(EXERCISE OBJECTIVE) Going line by line through the entries below, tally those that hold the string "Y轴与Z". Give only the total.

(Stored entries)
- - -
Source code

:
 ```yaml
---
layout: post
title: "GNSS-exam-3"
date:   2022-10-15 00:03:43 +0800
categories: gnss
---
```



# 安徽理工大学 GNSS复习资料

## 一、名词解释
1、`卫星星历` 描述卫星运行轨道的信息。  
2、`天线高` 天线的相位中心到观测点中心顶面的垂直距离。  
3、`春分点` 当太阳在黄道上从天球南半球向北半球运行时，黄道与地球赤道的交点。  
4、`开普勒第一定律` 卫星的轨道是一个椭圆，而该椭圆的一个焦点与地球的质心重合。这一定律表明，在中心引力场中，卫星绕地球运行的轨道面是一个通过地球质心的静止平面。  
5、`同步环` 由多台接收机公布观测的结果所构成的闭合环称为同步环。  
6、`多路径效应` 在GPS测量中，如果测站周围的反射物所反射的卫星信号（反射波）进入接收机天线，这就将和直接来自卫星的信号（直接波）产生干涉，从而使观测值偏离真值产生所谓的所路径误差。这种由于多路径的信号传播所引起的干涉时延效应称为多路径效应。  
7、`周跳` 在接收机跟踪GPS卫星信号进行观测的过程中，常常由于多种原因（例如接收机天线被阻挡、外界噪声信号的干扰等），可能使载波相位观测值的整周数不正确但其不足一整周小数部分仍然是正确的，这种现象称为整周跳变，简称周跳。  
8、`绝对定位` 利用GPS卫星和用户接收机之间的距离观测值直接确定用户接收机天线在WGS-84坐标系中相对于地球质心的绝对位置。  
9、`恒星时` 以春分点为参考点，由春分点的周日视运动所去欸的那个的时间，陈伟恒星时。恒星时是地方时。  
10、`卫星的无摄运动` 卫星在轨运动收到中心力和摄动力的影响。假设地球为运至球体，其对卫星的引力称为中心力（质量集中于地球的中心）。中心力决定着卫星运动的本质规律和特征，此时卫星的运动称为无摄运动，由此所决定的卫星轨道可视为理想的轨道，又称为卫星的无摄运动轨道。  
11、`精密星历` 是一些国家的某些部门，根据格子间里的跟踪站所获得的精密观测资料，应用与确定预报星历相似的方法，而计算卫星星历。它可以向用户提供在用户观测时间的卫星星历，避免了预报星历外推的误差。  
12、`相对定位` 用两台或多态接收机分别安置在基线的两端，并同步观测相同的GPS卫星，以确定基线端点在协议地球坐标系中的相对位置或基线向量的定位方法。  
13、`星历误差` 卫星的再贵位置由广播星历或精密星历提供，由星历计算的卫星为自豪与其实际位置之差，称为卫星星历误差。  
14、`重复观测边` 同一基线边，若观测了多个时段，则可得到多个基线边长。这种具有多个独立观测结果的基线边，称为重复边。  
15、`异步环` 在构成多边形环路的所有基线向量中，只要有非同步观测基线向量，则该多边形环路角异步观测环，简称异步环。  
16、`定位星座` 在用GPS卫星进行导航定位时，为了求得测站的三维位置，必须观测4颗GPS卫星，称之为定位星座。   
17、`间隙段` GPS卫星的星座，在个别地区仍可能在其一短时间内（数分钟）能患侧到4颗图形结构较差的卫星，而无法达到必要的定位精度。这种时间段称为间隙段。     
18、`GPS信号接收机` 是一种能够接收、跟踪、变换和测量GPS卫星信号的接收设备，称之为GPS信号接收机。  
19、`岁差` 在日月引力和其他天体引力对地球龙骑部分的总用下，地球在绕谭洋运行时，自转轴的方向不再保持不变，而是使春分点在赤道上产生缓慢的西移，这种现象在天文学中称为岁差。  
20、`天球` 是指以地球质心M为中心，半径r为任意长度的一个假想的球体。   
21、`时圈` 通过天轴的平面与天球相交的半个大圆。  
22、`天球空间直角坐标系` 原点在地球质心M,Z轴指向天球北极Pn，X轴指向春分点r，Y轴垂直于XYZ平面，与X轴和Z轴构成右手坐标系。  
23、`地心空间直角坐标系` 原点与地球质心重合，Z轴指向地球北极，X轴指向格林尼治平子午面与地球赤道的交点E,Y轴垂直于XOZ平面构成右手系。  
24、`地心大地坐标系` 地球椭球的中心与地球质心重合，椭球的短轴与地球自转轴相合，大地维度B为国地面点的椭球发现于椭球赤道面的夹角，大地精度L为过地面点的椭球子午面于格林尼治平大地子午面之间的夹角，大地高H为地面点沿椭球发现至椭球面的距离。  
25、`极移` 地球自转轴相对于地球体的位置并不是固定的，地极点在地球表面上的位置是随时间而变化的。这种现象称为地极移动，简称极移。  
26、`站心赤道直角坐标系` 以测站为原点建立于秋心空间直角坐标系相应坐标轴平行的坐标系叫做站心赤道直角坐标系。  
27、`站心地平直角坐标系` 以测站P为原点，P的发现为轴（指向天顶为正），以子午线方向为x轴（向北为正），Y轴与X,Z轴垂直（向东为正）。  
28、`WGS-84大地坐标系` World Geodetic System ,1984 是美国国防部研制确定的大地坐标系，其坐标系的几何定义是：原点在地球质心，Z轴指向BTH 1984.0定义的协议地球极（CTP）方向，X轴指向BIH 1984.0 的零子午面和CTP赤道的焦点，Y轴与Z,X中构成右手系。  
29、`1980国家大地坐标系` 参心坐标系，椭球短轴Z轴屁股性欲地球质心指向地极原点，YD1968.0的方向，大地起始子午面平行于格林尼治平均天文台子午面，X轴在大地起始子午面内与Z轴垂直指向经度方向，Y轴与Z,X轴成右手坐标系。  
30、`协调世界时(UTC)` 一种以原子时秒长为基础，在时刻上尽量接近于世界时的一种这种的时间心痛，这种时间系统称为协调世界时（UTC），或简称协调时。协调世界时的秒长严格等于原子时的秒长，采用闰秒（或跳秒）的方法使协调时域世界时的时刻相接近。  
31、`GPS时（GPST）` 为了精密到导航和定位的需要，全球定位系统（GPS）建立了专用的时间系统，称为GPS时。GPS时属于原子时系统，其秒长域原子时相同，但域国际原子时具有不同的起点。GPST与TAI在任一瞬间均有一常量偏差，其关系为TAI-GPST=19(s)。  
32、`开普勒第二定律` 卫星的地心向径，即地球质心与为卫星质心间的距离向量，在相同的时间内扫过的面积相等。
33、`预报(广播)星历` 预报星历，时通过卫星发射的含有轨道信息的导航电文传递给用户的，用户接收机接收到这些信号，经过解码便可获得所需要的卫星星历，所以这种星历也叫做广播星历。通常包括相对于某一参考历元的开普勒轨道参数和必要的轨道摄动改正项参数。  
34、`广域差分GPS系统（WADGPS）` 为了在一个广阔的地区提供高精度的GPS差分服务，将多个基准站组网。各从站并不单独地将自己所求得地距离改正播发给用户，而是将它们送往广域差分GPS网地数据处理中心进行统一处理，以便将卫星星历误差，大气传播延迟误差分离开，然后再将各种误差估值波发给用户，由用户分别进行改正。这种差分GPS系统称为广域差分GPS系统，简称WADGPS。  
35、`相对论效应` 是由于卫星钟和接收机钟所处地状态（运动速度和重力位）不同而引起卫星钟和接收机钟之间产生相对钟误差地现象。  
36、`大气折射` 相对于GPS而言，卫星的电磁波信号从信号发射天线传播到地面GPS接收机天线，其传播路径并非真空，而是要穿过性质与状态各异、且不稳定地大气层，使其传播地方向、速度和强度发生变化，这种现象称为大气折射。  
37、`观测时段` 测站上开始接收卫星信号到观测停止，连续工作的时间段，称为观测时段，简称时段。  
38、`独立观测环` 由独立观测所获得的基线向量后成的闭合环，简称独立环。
- - -
(TASK SOLUTION) 2